Evidence for preservation of primary sedimentary surface textures in the geological record, shown through comparison of ancient and modern surfaces. A) Bedding plane exposure of the Silurian Tumblagooda Sandstone, preserved in the wall of the Murchison River Gorge at The Loop. Ruler for scale is 1 meter. B) Modern pond of standing water in the Murchison River, west of The Loop. Scale bar = 20 cm. Both the modern and ancient examples reveal analogous substrate conditions, exhibiting ripple formation in deeper parts of a submerged pond (arrow R), a smooth substrate on the recently emergent drainage slope at the pond margin (arrow S), adhesion marks on the emergent margin of the pond (arrow AM), and a dislodged raft of adhesion marked sediment (arrow D). In the modern example, the raft was dislodged artificially, while in the ancient example it appears to have been dislodged by an arthropod; arthropod tracks are common in the formation and a series of grooves (small white arrows) at this location may be repichnial.

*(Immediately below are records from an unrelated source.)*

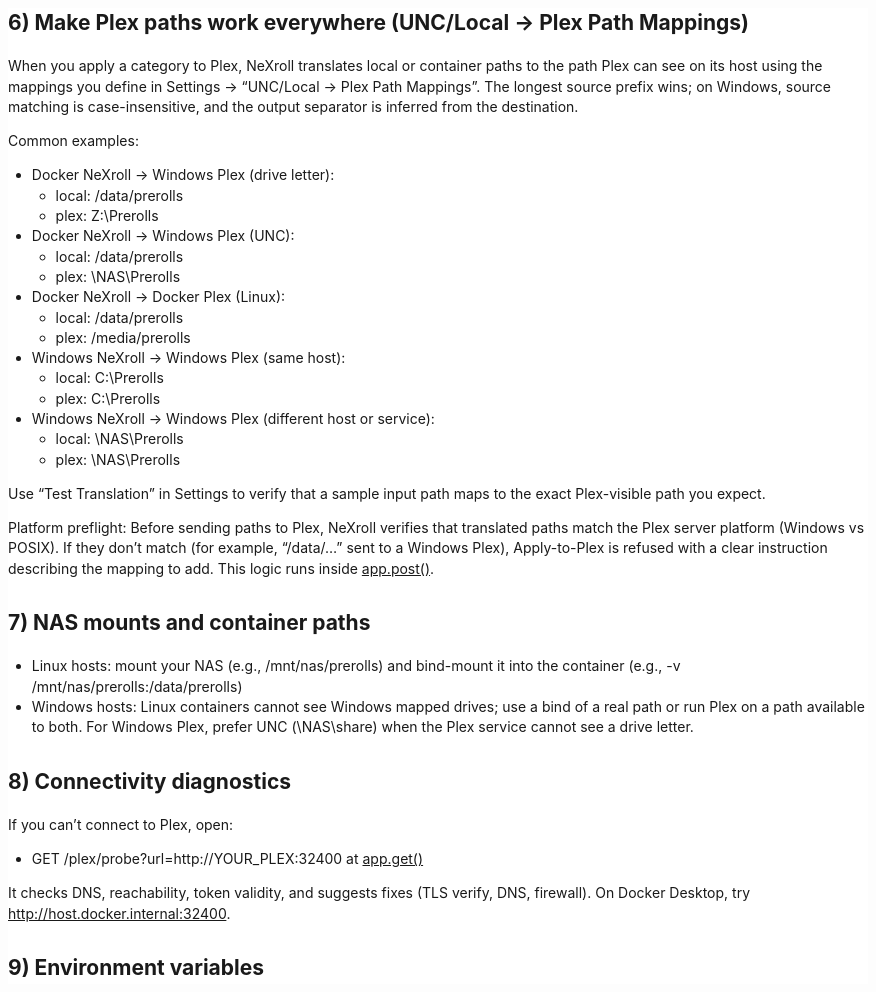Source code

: 
## 6) Make Plex paths work everywhere (UNC/Local → Plex Path Mappings)

When you apply a category to Plex, NeXroll translates local or container paths to the path Plex can see on its host using the mappings you define in Settings → “UNC/Local → Plex Path Mappings”. The longest source prefix wins; on Windows, source matching is case-insensitive, and the output separator is inferred from the destination.

Common examples:
- Docker NeXroll → Windows Plex (drive letter):
  - local: /data/prerolls
  - plex:  Z:\Prerolls
- Docker NeXroll → Windows Plex (UNC):
  - local: /data/prerolls
  - plex:  \\NAS\Prerolls
- Docker NeXroll → Docker Plex (Linux):
  - local: /data/prerolls
  - plex:  /media/prerolls
- Windows NeXroll → Windows Plex (same host):
  - local: C:\Prerolls
  - plex:  C:\Prerolls
- Windows NeXroll → Windows Plex (different host or service):
  - local: \\NAS\Prerolls
  - plex:  \\NAS\Prerolls

Use “Test Translation” in Settings to verify that a sample input path maps to the exact Plex-visible path you expect.

Platform preflight: Before sending paths to Plex, NeXroll verifies that translated paths match the Plex server platform (Windows vs POSIX). If they don’t match (for example, “/data/…” sent to a Windows Plex), Apply-to-Plex is refused with a clear instruction describing the mapping to add. This logic runs inside [app.post()](NeXroll/nexroll_backend/main.py:3186).


## 7) NAS mounts and container paths

- Linux hosts: mount your NAS (e.g., /mnt/nas/prerolls) and bind-mount it into the container (e.g., -v /mnt/nas/prerolls:/data/prerolls)
- Windows hosts: Linux containers cannot see Windows mapped drives; use a bind of a real path or run Plex on a path available to both. For Windows Plex, prefer UNC (\\NAS\share) when the Plex service cannot see a drive letter.


## 8) Connectivity diagnostics

If you can’t connect to Plex, open:

- GET /plex/probe?url=http://YOUR_PLEX:32400 at [app.get()](NeXroll/nexroll_backend/main.py:1742)

It checks DNS, reachability, token validity, and suggests fixes (TLS verify, DNS, firewall). On Docker Desktop, try http://host.docker.internal:32400.


## 9) Environment variables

Conceptual model illustrating how sedimentary surface textures in the rock record reveal features developed during stasis, how they differ from hydrodynamic bedforms deposited during stasis, erosion, deposition and transport, and how the potential morphology of their signatures may vary significantly depending on the instant of interment. Time scale on left is representative only, but all four examples could be considered discrete components of the same deposystem. A) Hydrodynamic bedforms, developed during erosion, deposition, stasis, and transport. B) Abiotic and ichnologic sedimentary surface textures developed as events during stasis. C) Abiotic and ichnologic sedimentary surface textures developed as events during stasis, but later destroyed by erosion and deposition. D) Microbial sedimentary surface textures developed as ongoing morphological evolution during stasis, with resultant greater potential variability. Note that if the observable end-products B or D are seen in the rock record, then they must be a palimpsested record of multiple events during an interval of sedimentary stasis.